#### PAGE EXCERPT ####
3 The proposed dual-layer architecture relies on an Exponential Moving Average (EMA) for the "Double Bayes" metacognitive correction. Mathematically, this resembles a simple smoothing filter rather than a formal second-order inference over the partner’s internal model. What specific non-linear dynamics or representational advantages does the EMA layer provide that a properly parameterized Single Bayes layer cannot? Can the authors prove that the improved prediction accuracy isn't merely a result of basic recency bias in the data rather than the sophisticated "metacognitive reasoning" claimed?

4 The model’s performance is evaluated using data from only 14 participants. Achieving a self-prediction accuracy of 1.0 and partner prediction of 0.93 by tuning multiple hyperparameters on such a limited dataset strongly suggests overfitting. Did the authors perform any out-of-sample cross-validation? How can we be certain that the model reflects a generalized human cognitive process rather than an ex post facto curve-fitting of the idiosyncratic behaviors of these specific seven pairs?

Author Response

RESPONSE TO REVIEWER #1

We sincerely thank Reviewer #1 for the thorough and insightful comments. We have carefully addressed each concern and made substantial revisions to the manuscript accordingly. Below, we provide point-by-point responses to each comment.
#### DATASET RECORDS ####
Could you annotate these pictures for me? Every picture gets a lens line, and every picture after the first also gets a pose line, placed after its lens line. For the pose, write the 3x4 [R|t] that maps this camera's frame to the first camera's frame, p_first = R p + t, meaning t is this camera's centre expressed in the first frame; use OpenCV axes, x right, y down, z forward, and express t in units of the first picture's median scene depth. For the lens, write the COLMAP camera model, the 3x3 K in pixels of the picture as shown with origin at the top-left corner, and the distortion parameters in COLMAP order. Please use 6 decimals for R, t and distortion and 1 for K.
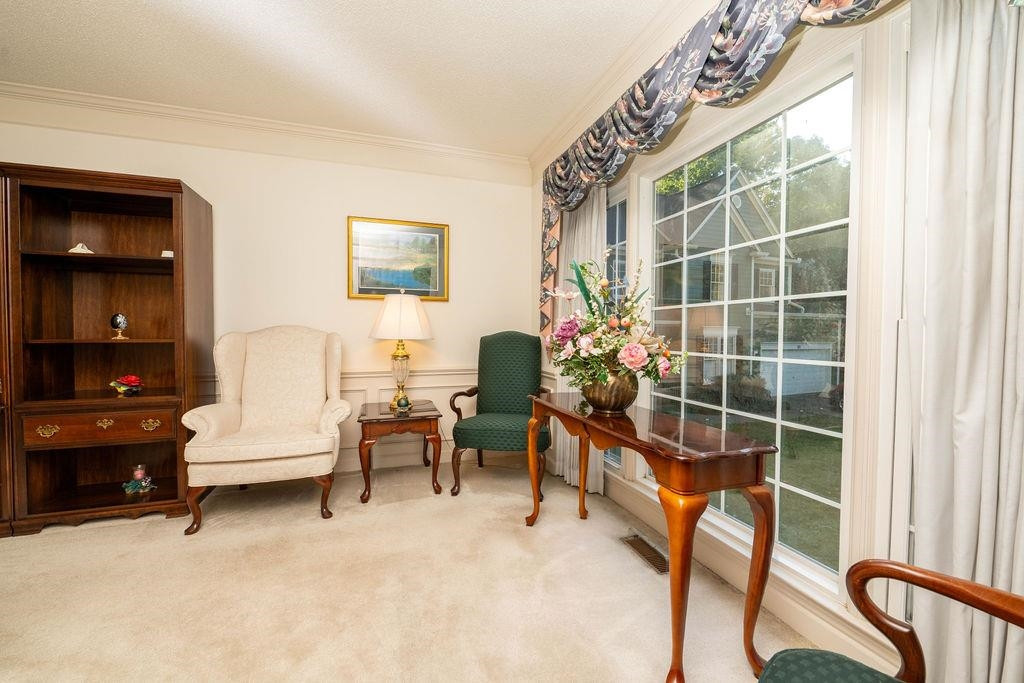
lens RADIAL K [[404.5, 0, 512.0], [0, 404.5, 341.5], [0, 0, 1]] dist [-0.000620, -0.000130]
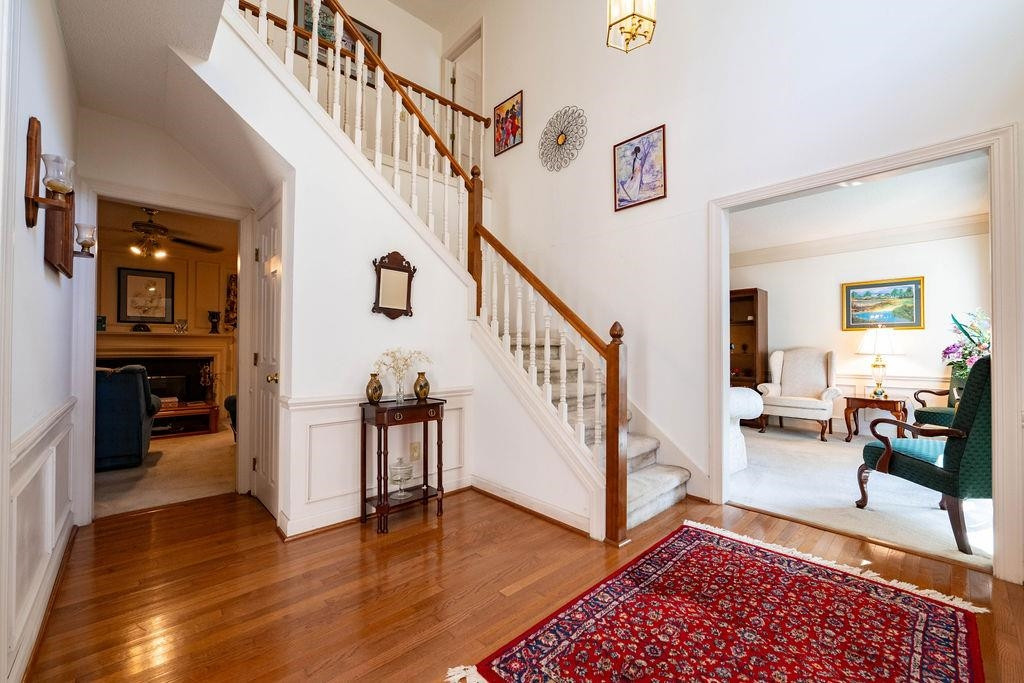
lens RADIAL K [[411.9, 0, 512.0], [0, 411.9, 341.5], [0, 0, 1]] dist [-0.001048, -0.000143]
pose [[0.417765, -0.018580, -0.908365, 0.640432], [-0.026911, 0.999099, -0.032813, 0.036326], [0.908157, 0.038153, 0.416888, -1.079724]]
####
#### DATASET RECORDS ####
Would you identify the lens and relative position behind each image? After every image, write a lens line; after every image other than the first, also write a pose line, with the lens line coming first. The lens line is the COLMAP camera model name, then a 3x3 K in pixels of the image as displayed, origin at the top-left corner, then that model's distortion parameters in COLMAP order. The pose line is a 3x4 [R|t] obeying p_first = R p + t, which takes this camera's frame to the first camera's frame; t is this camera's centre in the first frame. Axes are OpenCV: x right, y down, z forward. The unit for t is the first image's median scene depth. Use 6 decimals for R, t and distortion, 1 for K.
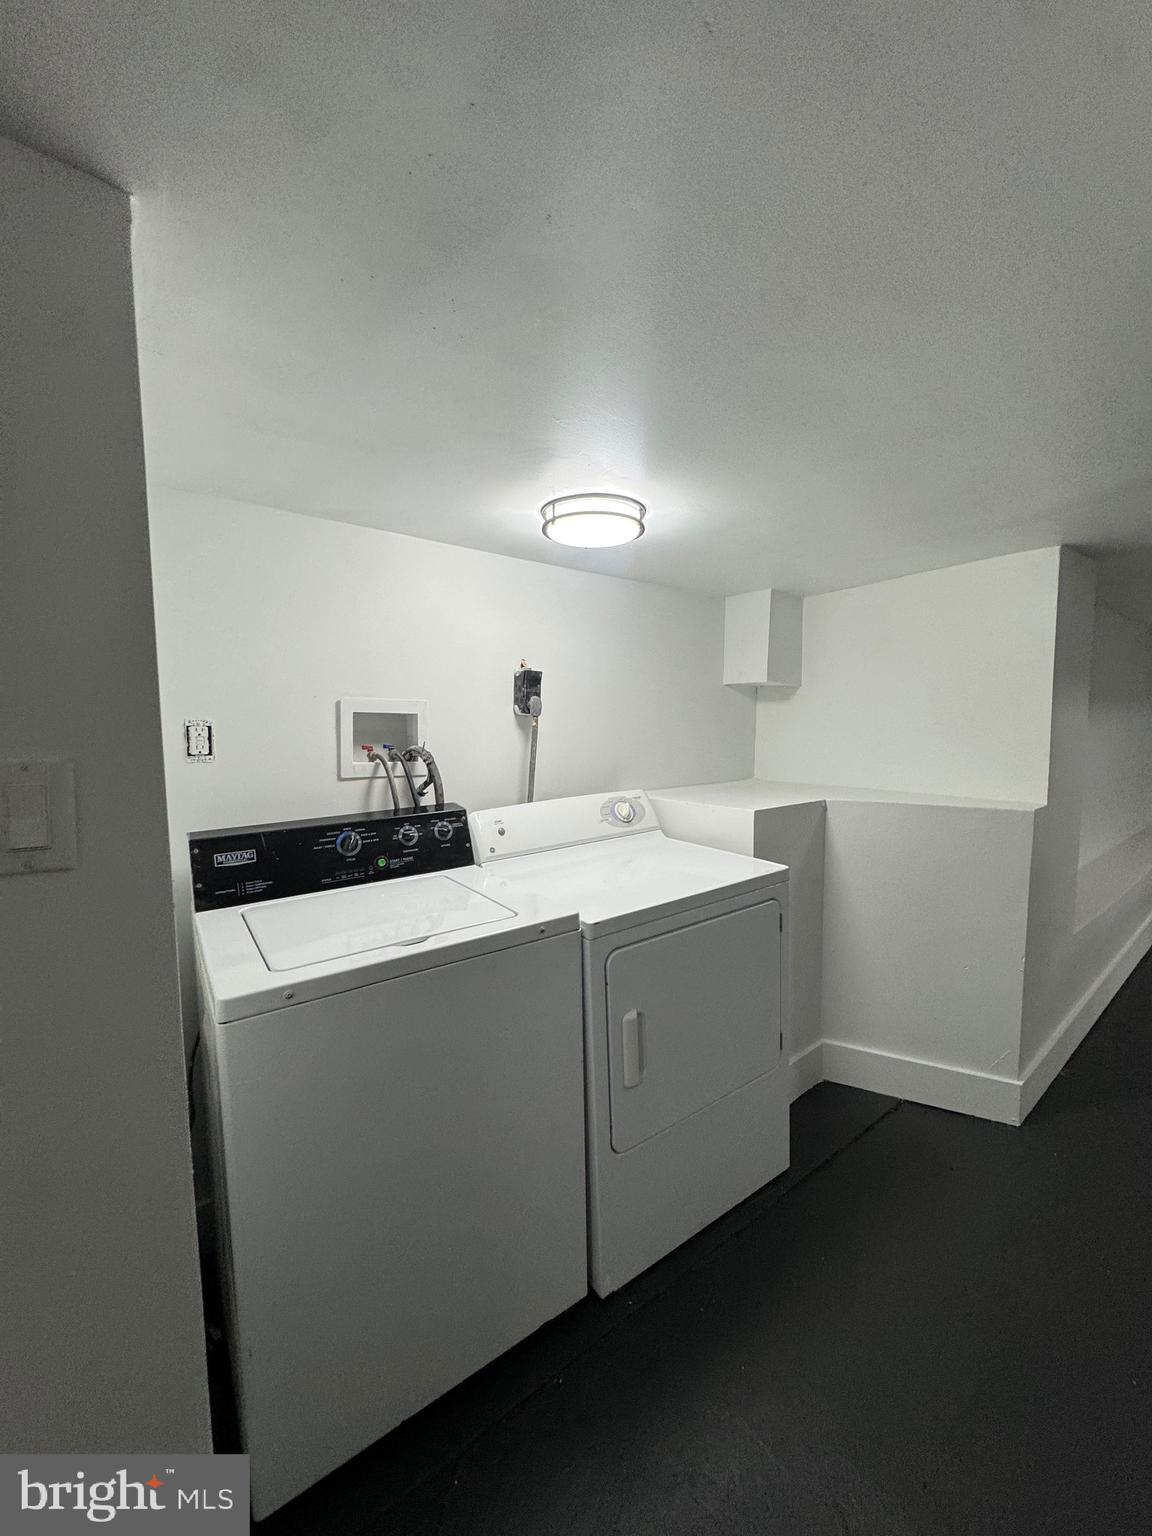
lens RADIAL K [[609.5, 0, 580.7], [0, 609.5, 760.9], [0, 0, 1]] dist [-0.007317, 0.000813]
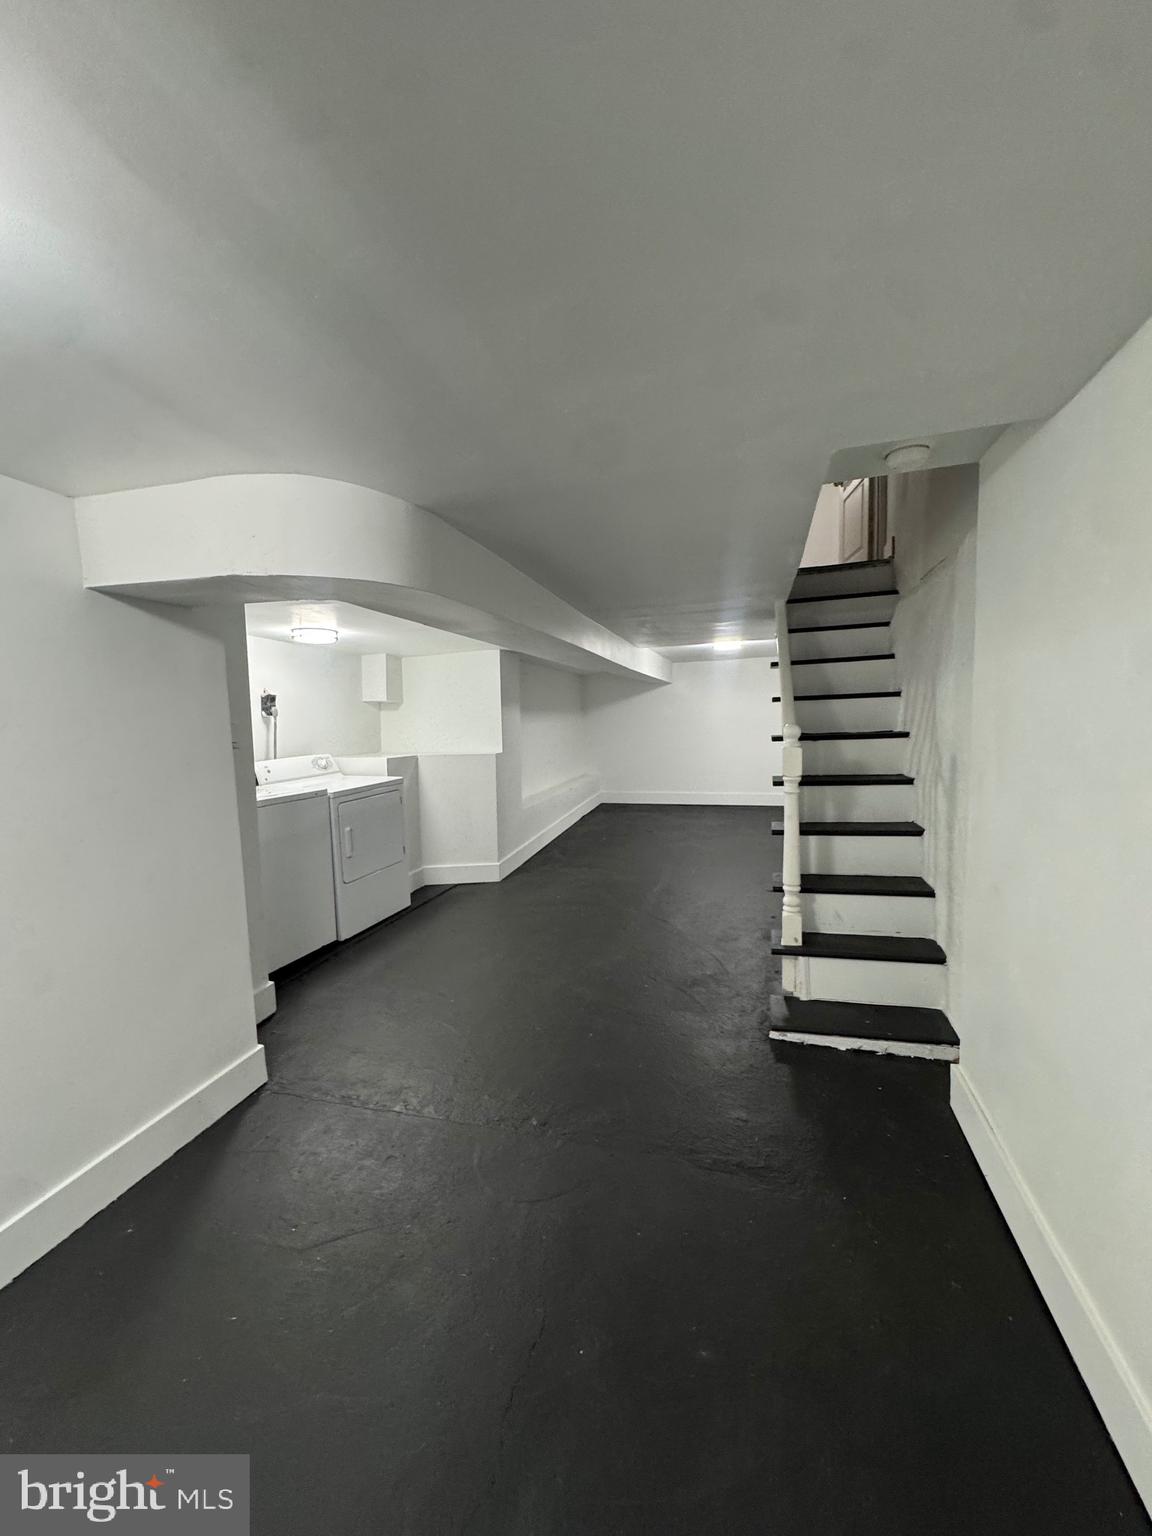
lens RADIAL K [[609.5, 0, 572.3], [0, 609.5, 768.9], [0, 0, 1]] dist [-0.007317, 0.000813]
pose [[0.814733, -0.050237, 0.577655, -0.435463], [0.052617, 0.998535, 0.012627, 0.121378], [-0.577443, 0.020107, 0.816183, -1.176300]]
####
PROBLEM SET:
1. Answer from the review excerpt:
(a) What does the proposed architecture use an Exponential Moving Average for?
(b) How many participants supplied the data used to evaluate the model?
(c) Which reviewer is the author response addressed to?
2. Reproduce everything in the review excerpt from "4 The model’s" down to "specific seven pairs?".

ANSWERS TO THE EXERCISES:
1.
(a) The "Double Bayes" metacognitive correction.
(b) 14 participants, in seven pairs.
(c) Reviewer #1.

2.
4 The model’s performance is evaluated using data from only 14 participants. Achieving a self-prediction accuracy of 1.0 and partner prediction of 0.93 by tuning multiple hyperparameters on such a limited dataset strongly suggests overfitting. Did the authors perform any out-of-sample cross-validation? How can we be certain that the model reflects a generalized human cognitive process rather than an ex post facto curve-fitting of the idiosyncratic behaviors of these specific seven pairs?